# Chocolate Mayonnaise Cake



## Rafiki

Chocolate Mayonnaise Cake

I loved my Mom's Chocolate Mayonnaise Cake

1 cup sugar
2 teaspoons baking soda
1/2 teaspoon salt
3 tablespoons cocoa
1 cup mayonnaise
1 teaspoon vanilla
1 cup water

Mix all ingredients together in a medium size mixing bowl.
Bake 30-35 minutes on 350°F


----------



## mattie cat

That sounds like the recipe I have tried to find again for years.. I remember it called for hot water at the end. I will make this tomorrow.


----------



## Revelry

This is just like the one my aunt used to make. Do remember to add the 2 cups of flour, too.


----------



## Bonnie7591

mattie cat said:


> That sounds like the recipe I have tried to find again for years.. I remember it called for hot water at the end. I will make this tomorrow.


I have a recipe for One Bowl Chocolate cake that has a cup of boiling water added at the end. If this isn't the recipe you were searching for, it me know & I'll dig that one out,


----------



## mattie cat

Bonnie7591 said:


> I have a recipe for One Bowl Chocolate cake that has a cup of boiling water added at the end. If this isn't the recipe you were searching for, it me know & I'll dig that one out,


Thank you. Will do. I have searched for my old recipe but most of the recipes called for extra oil and\or eggs which I know mine didn't have. Mayo is eggs and oil


----------



## Lobax

That recipe card looks like mine! Haven't had the heart to throw them away, they're antique now I guess!

Problems to work on:
**a.** Answer these questions about the chocolate mayonnaise cake thread:
(i) How long and at what temperature is the cake baked?
(ii) What ingredient does Revelry say to add, and how much?
(iii) What is added at the end of Bonnie7591's One Bowl Chocolate cake?
**b.** Copy word for word the part of the chocolate mayonnaise cake thread between "Thank you. Will" and "now I guess!", inclusive.
**c.** Write the next part of the chocolate mayonnaise cake thread, starting after its final post.

Record extracts:
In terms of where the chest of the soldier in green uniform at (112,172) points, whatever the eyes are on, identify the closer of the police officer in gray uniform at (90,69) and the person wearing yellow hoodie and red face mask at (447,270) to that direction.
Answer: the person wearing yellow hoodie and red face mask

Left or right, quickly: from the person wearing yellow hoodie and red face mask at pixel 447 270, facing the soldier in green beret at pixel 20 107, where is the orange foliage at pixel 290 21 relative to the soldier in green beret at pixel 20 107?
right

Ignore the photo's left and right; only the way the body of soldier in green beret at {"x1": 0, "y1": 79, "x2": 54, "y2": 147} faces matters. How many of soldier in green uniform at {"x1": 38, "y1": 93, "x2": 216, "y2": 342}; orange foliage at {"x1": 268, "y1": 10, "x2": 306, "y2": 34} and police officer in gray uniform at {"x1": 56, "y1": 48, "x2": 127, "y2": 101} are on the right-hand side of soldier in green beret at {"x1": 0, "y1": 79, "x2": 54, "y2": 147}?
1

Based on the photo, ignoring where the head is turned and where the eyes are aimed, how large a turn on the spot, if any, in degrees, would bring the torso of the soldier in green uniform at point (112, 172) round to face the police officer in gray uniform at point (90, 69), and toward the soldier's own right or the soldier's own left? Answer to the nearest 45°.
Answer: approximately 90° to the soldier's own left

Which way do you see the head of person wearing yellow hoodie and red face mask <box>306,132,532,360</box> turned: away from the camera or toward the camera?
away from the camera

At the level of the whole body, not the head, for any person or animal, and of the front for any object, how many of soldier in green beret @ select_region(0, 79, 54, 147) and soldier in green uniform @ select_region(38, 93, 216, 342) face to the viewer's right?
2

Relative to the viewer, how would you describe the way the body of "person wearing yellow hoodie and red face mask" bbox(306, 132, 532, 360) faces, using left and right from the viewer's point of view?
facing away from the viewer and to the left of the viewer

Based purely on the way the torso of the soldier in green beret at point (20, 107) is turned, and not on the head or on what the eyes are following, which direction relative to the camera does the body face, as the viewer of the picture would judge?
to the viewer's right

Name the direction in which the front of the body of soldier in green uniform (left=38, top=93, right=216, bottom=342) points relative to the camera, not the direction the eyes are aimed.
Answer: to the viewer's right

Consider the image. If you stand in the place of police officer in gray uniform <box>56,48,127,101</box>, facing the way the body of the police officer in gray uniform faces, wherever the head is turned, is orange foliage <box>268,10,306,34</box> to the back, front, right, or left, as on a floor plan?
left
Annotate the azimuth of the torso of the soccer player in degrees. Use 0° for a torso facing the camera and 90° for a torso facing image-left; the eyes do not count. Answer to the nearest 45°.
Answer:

Expected responses:
**a.**
(i) 30-35 minutes at 350°F
(ii) 2 cups of flour
(iii) A cup of boiling water

**b.**
Thank you. Will do. I have searched for my old recipe but most of the recipes called for extra oil and\or eggs which I know mine didn't have. Mayo is eggs and oil


----------



## Lobax

That recipe card looks like mine! Haven't had the heart to throw them away, they're antique now I guess!

**c.**
Great recipe!


----------



## a.ledge

Sounds good. I have to try it.


----------



## grammag8

Is this an 8x8 pan? Square?


----------



## mattie cat

grammag8 said:


> Is this an 8x8 pan? Square?


8x8 or 9x13 depends on the thickness you prefer. I rarely frost my chocolate cakes as I like them fairly thin topped with a scoop of coffee ice cream.


----------



## darbync

Sounds so good may have to try it.


----------



## mollyannhad

yummmmmmmmmy


----------



## impatient knitter

Got this recipe from my sister (now deceased), and misplaced it during several moves. Glad to get it again! Caution though: Cake doesn't taste as good as my sister's...I used Miracle Whip, which is _salad dressing_ and not mayonnaise. We used MW growing up. I thought it was the same thing. Great tasting for sandwiches and potato salad, but NOT necessarily good for chocolate mayonnaise cake, however!!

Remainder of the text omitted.